Upon the completion of an examination, FSS examiners communicate the findings to the financial services firm's senior management and the board of directors with recommendations for corrective actions to address areas of weakness that do not raise significant supervisory concerns. Enforcement actions such as referral to the law enforcement authorities for possible criminal penalties, revocation of the business licenses, or monetary fines are taken in cases of grave rule violation or compliance failure.
Capital Market Supervision
The FSS collaborates and coordinates its supervision activities with the FSC to ensure effective capital market supervision. The activities that the FSS carries out in support of capital market supervision are generally grouped into four distinct areas: corporate disclosure, securities market, investigation of securities violations, and accounting.

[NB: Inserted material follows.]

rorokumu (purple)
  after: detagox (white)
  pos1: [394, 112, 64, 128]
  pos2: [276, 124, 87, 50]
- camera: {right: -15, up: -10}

The FSS supervises corporate disclosure to make sure companies and securities issuers that are required by law to publicly disclose certain operating and financial information that is material to investors comply with the applicable disclosure rules and regulations. The types of disclosure madeㅡsuch as a registration statement for an initial public offering or a filing for a secondary offeringㅡvary with the types of securities issued in the primary market or traded in the secondary market. The FSS also enforces disclosure of equity ownership in listed companies.

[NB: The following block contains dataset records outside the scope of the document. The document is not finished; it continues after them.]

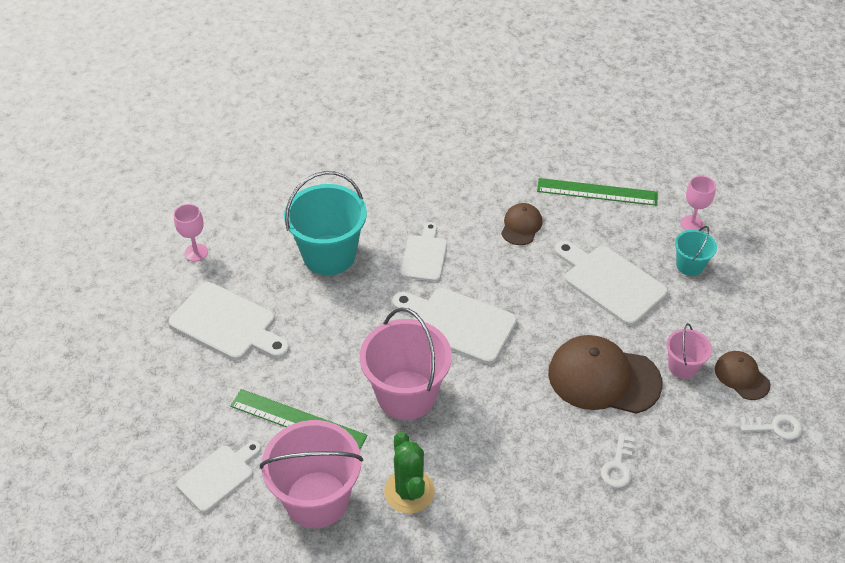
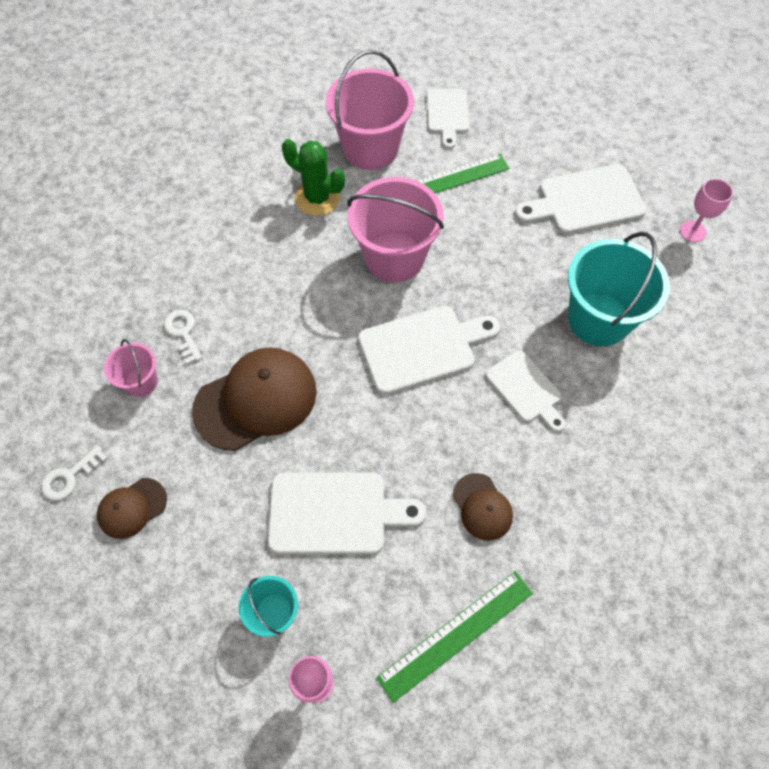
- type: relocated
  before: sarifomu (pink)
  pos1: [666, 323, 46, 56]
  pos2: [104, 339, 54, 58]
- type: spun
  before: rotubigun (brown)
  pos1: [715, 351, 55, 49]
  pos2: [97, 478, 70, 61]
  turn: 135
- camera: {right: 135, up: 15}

In respect of securities market, the FSS oversees trading activities in the securities market and enforces fair and orderly conduct to protect investors and preserve the integrity of the market. All buying and selling of debt and equity securities that take place on- and off-exchange fall under FSS supervision. Under the law, the Korea Exchange is the self-regulatory organization for the securities industry and the only exchange duly recognized for the trading of listed debt and equity securities.

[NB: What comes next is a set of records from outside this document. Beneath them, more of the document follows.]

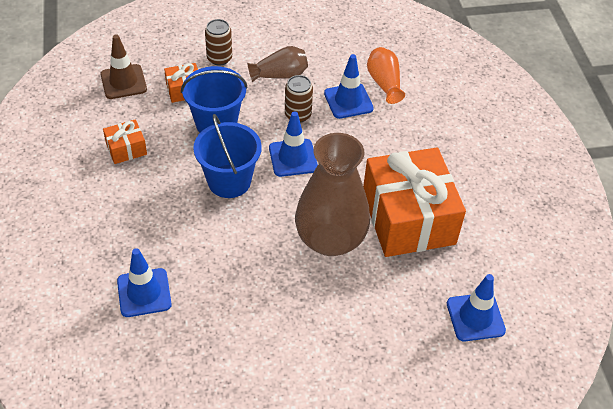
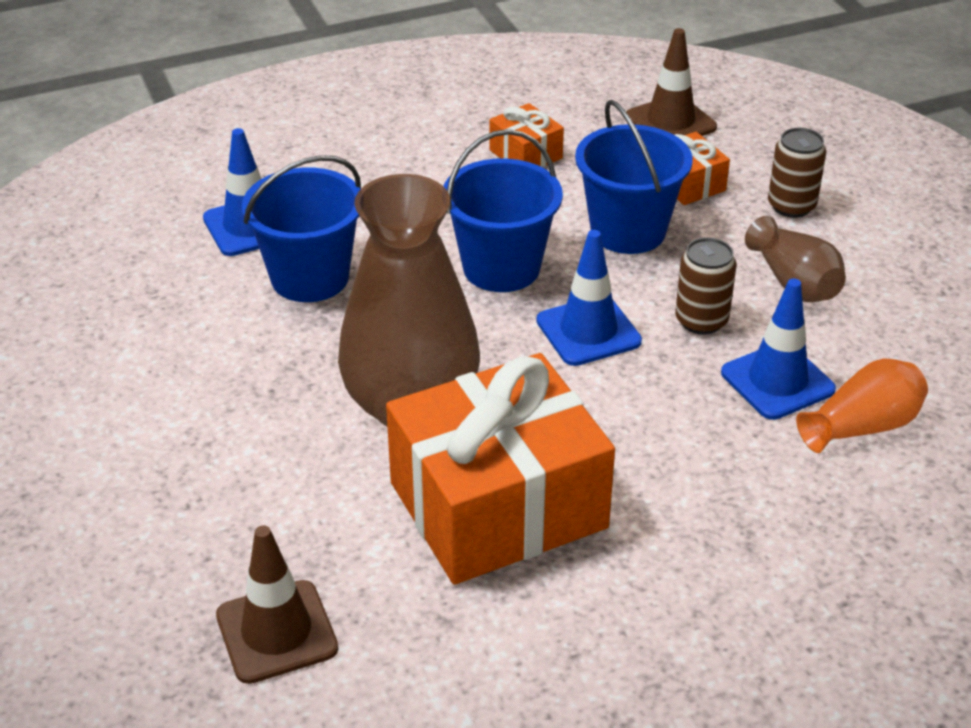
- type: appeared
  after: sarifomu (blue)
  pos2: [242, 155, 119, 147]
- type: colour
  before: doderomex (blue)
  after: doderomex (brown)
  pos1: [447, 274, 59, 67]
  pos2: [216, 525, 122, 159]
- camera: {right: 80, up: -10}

Investigation of Securities Violations
Investigating possible securities violations is a major enforcement activity for the FSS. The FSS normally initiates an investigation on its own or in collaboration with the Korea Exchange and law enforcement authorities. Under the enforcement framework, the Korea Exchange monitors securities buying and selling and refers suspicious activities to the FSS. In addition to its own enforcement action, the FSS may refer matters that warrant criminal penalties to the government prosecution authority for action.
The FSS conducts accounting supervision under the oversight authority delegated by the Financial Services Commission, which is charged with setting financial accounting standards and overseeing the accounting profession pursuant to the Act on External Audit of Stock Companies. Article 13-4 of the same act also delegates the work of developing financial accounting standards to the Korea Accounting Standards Board, a private standard-setting body. Under the authority delegated from the Securities and Futures Commission (SFC) and as provided under the Act on External Audit of Stock Companies, the FSS inspects audits performed by accounting firms in order to ensure they provide independent and reliable audit services.
The FSS engages in wide-ranging endeavors to protect consumers from malpractices of financial services firms and preserve a level playing field between financial services firms and consumers in the buying and selling of financial products and services. In an effort to bring about significantly enhanced consumer protection, the FSS created Financial Consumer Protection Bureau (FCPB) as a special quasi-independent division within the FSS in May 2012 and charged it with consumer protection and education.
As part of the mandate to advance consumer interests, the FSS administers consumer complaint resolution services and conducts wide-ranging consumer education programs. Consumers can file complaints with the FSS against financial services firms through the consumer complaint resolution service and seek mediation and resolution. After the fact-finding and the case review are completed, the parties involved in the complaint are encouraged to come to a resolution without litigation through the court. Parties unable to come to a resolution may seek final mediation by the FSS. In addition to the complaint resolution service, the FSS also provides extensive consumer financial education programs and public services to help consumers better manage their finances and make informed decisions when buying financial products and services.